By Laurie Laird
LONDON (MaceNews) – The European Central Bank adopted a more dovish tone after its latest rate-setting meeting, but ECB President Christine Lagarde hinted at a lack of agreement among Governing Council members over interest rate policy.
Adopting new forward guidance in the wake of a policy review unveiled on 8 July, the ECB “expects key rates to remain at their present or levels until it sees inflation reaching two per cent well ahead of [the} projection horizon and durably for the rest of the projection horizon.”
Previous guidance referred to the aim of retaining at “present or lower levels until … the inflation outlook robustly converges to a level sufficiently close to, but below 2% within [the] projection horizon.” The insertion of the words “well ahead of [the] projection horizon,” which extends through 2023, implies a more dovish outlook, although Lagarde stressed that amended guidance does not necessarily suggest that rates “will remain lower for longer.”
However, the ECB president admitted that not all rate setters agreed with that current interest rate policy. While the Governing Council unanimously agreed on the new forward guidance, “a very, very small number of members” dissented over the “calibration of interest rates,” she said, declining to provide further detail.

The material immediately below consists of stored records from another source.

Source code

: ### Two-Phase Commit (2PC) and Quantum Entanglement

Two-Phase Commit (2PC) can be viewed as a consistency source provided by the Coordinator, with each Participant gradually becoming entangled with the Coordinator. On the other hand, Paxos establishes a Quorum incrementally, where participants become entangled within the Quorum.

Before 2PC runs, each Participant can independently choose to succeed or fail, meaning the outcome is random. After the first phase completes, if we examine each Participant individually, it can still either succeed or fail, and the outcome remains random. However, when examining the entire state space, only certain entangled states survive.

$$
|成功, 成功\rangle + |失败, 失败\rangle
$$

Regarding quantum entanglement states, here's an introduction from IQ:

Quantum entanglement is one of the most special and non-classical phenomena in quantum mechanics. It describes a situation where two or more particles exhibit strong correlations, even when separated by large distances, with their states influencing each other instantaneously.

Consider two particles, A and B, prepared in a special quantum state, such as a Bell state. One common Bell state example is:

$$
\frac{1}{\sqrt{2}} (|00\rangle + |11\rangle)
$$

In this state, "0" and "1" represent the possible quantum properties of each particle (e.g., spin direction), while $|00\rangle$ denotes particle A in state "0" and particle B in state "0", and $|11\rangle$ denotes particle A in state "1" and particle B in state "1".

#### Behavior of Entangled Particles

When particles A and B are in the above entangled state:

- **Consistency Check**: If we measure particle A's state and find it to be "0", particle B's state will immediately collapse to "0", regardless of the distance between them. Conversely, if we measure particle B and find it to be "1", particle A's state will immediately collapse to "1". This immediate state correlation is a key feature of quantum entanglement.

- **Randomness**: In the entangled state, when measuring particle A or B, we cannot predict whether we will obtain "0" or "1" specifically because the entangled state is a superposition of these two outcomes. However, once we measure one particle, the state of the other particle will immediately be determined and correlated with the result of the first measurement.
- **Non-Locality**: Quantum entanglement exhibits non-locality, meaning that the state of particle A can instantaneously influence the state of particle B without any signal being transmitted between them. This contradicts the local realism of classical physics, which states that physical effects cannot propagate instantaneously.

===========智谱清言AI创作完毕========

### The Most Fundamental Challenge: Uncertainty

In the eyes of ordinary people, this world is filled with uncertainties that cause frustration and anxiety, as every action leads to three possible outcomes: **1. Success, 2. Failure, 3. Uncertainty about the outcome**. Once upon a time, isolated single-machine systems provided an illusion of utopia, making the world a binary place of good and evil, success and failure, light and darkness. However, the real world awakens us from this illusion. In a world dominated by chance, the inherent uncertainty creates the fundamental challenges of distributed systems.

The ECB left rates unchanged, with the deposit facility remaining at -0.5% at Thursday’s meeting. Pandemic Emergency Purchases will continue “at a significantly higher pace than during the first months of the year,” according to a policy statement, repeating the language of the June meeting. The Council also agreed that the €1.85 trillion PEPP envelope may not necessarily be used in full, but could be recalibrated should circumstances warrant. The long-standing asset purchase programme will continue at a monthly pace of €20 billion.
The Council gave no enhanced guidance on quantitative easing programmes. The revision of forward guidance “was limited to interest rates,” said Lagarde.
The somewhat more dovish tone puts the ECB at odds with other major central banks. Rate setters at the Federal Reserve and the Bank of England have publicly debated the future of large QE programmes with inflation on the rise across the developed world. Eurozone consumer prices rose by an annual rate of 1.9% in June — well below the prevailing inflation rate in the U.S. and the U.K — and the ECB expects to retreat to 1.4% by 2023. The inflation outlook “remains subdued,” said Lagarde, with economic “slack holding back inflationary pressures.”